Le dernier propriétaire en date est l’un de ces groupes véreux venus pour mater les ouvriers et ouvrières françaises réfractaires : en 2017, le géant chinois Jin Juang aux 20 000 salarié.es rachetait la SAM. Il tente de casser les troupes syndicales, tout en essorant la boîte pour en tirer de la plus-value sans investir dans l’outil de production. Le management est agressif. Le patron Yun Xu menace d’un plan de licenciement si les salarié.es n’acceptent pas ses conditions : faire travailler tout le monde aux 5×8 pour que l’usine fonctionne 7j/7j et externaliser l’activité d’usinage. Les salarié.es bloquent l’usine durant trois jours, Yun Xu ose fait part de sa tristesse dans la presse. À peine deux ans après son arrivée, la multinationale chinoise se met en redressement judiciaire et abandonne l’usine.

Guerre de classe

Depuis, les salarié.es ont multiplié les manifestations, les journées de grève et de blocage de l’usine, dont 23 jours consécutifs en mai 2021. Jusqu’à nouvel ordre, on achète encore des bagnoles en France, et une usine qui fabrique des pièces de voitures n’a donc pas à disparaître.

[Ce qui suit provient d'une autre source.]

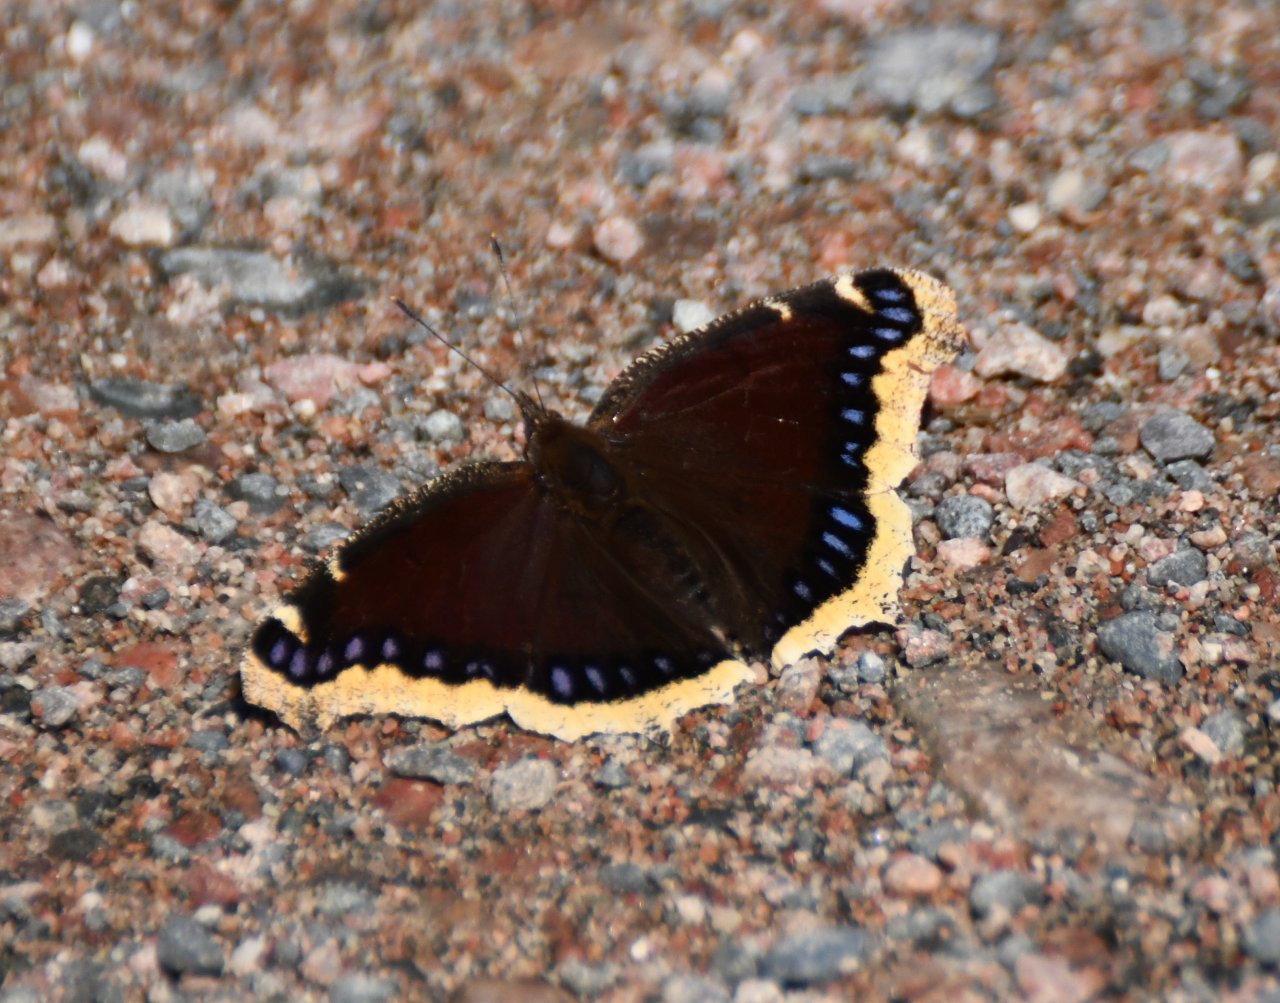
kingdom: Animalia
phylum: Arthropoda
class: Insecta
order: Lepidoptera
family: Nymphalidae
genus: Nymphalis
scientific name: Nymphalis antiopa
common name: Mourning Cloak
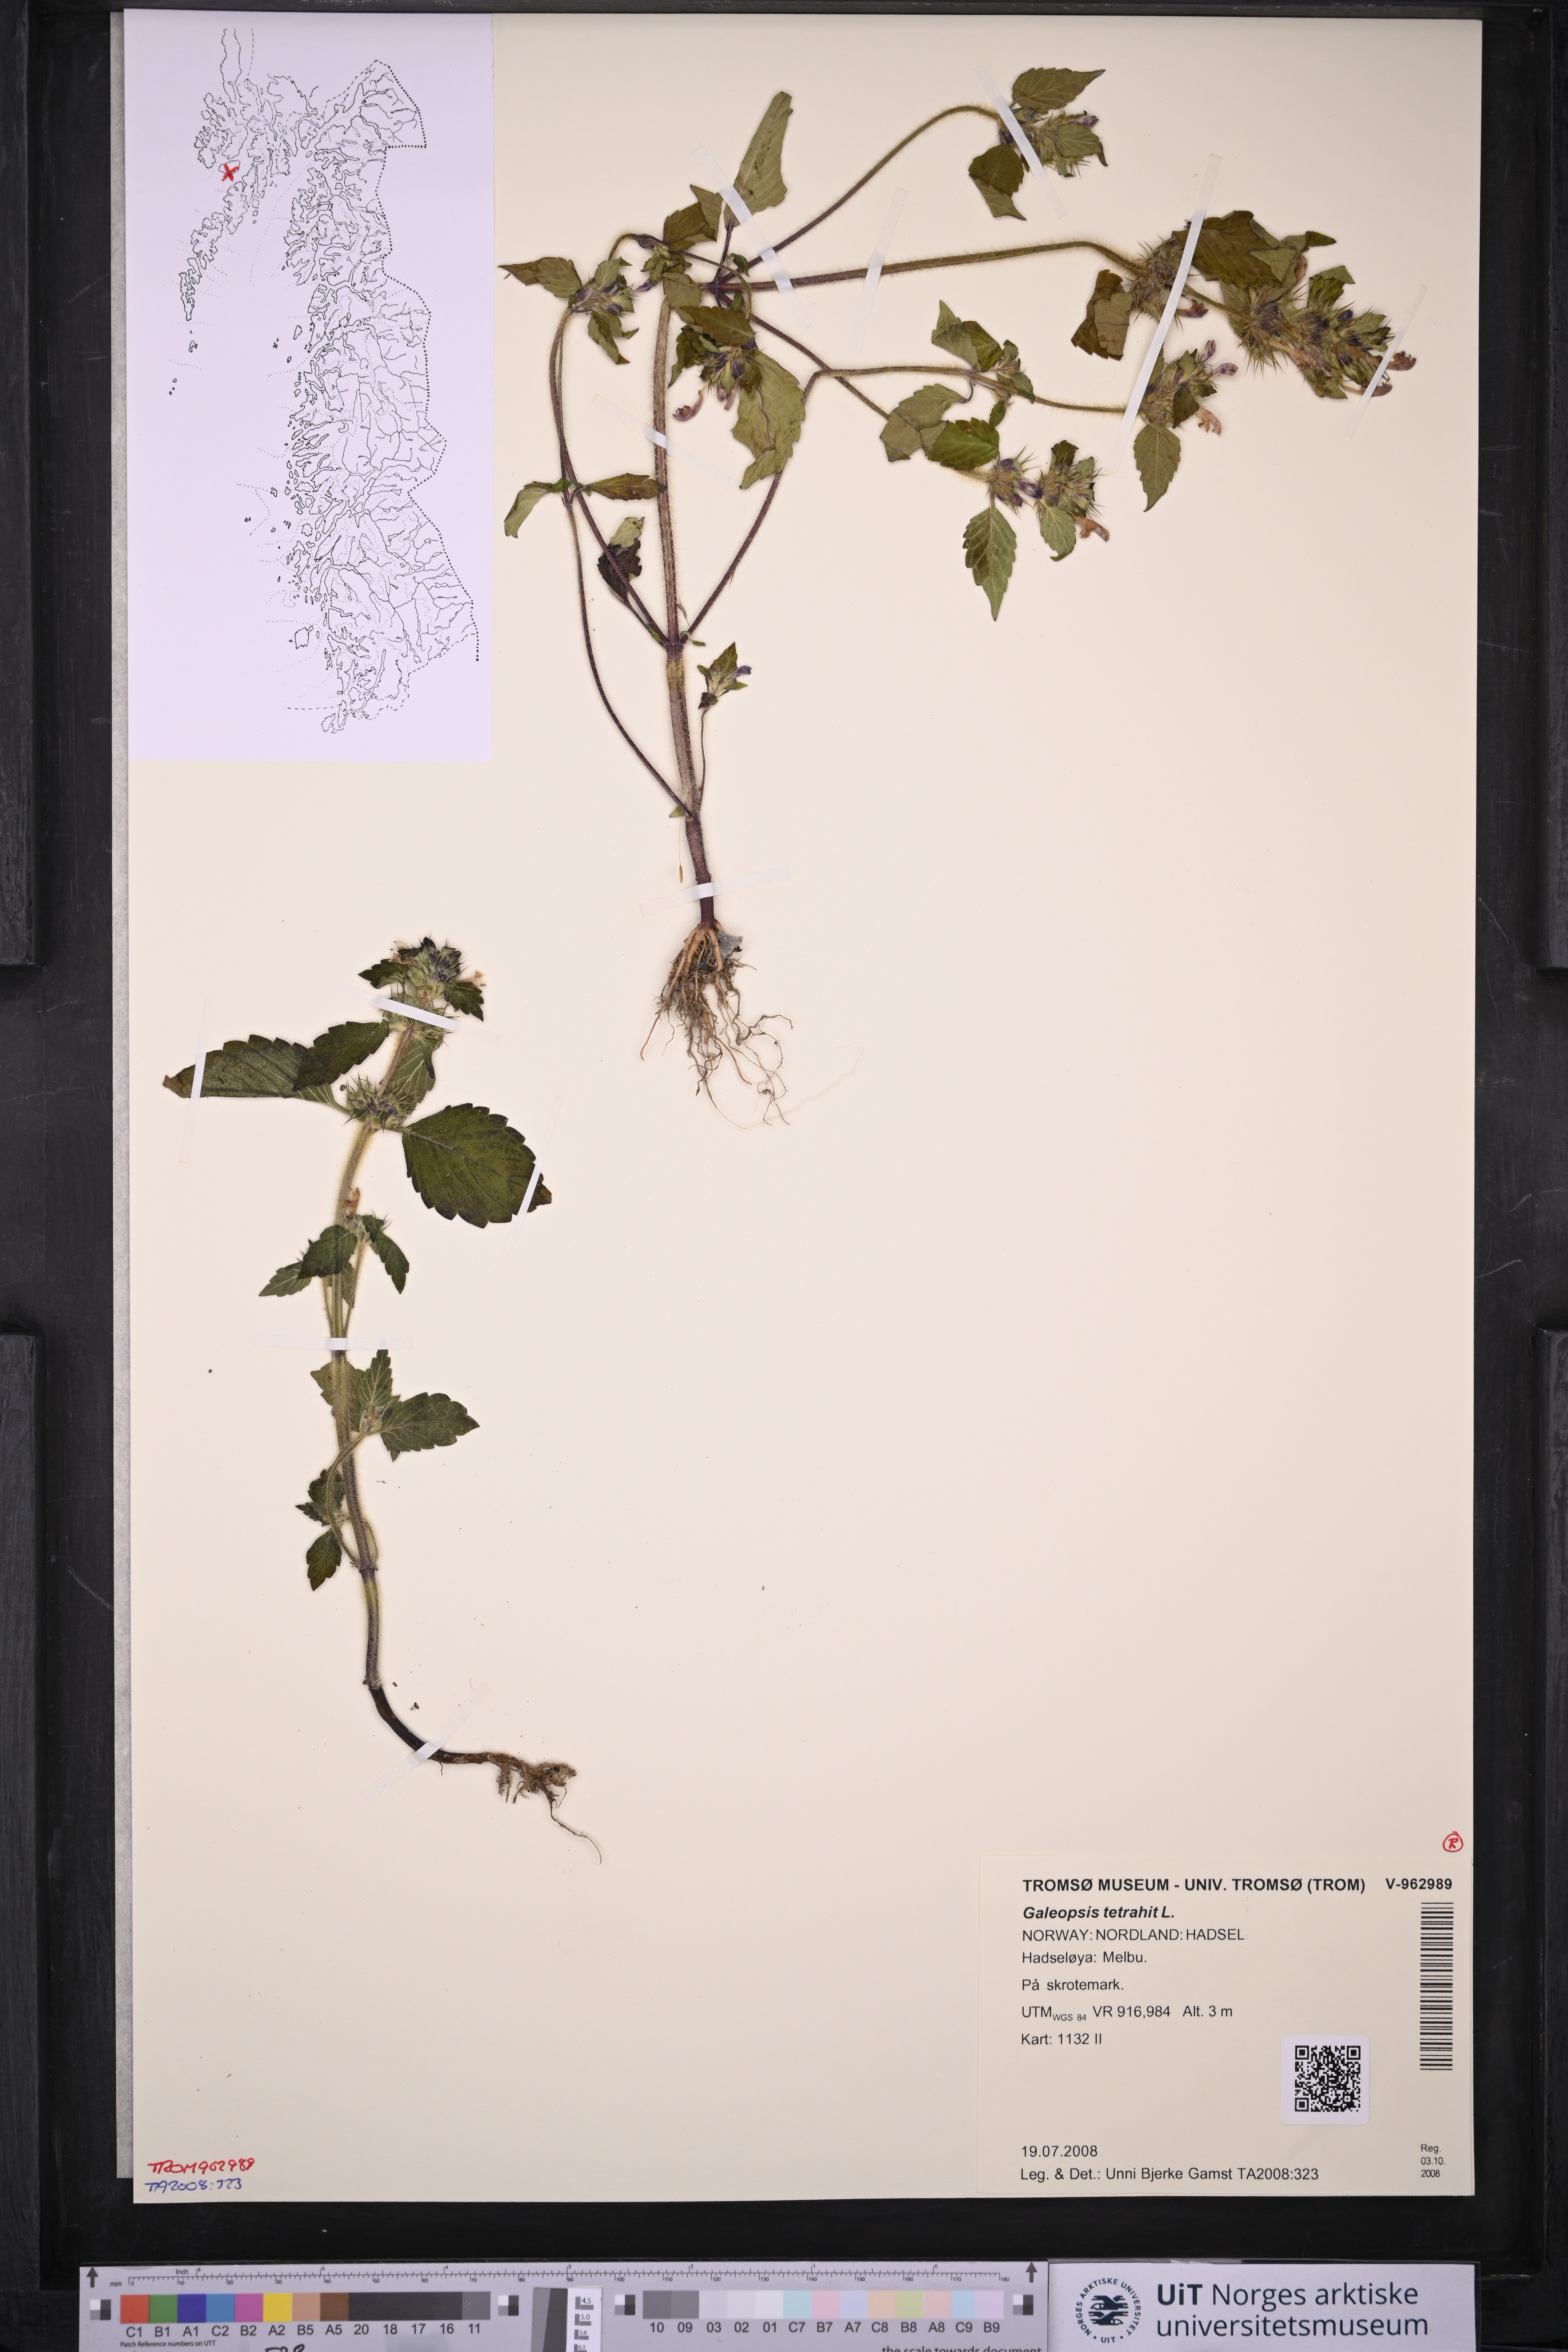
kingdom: Plantae
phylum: Tracheophyta
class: Magnoliopsida
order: Lamiales
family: Lamiaceae
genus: Galeopsis
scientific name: Galeopsis tetrahit
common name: Common hemp-nettle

D’autant que la SAM, selon les délégués CGT, a « la moitié de sa production tournée vers l’hybride et l’électrique ». Il s’agit donc bien de délocaliser. Bas salaires, droit du travail à la baisse, taxations légères : autant de raisons pour aller voir ailleurs. Un autre motif vient sans doute influencer les dirigeants de Renault. Dans la métallurgie, et encore plus dans la plupart des fonderies, de grosses boîtes sont acquises à la CGT et la résistance est forte. À la SAM, un.e salarié.e sur deux est cgtiste. David soutient que « Moustacchi [directeur des achats chez Renault] le sait très bien qu’ici c’est un bastion, une terre de lutte, comme toutes les fonderies d’ailleurs. Mais dans l’Indre, celle qu’ils ont reprise, c’est pas la même chose… » (1)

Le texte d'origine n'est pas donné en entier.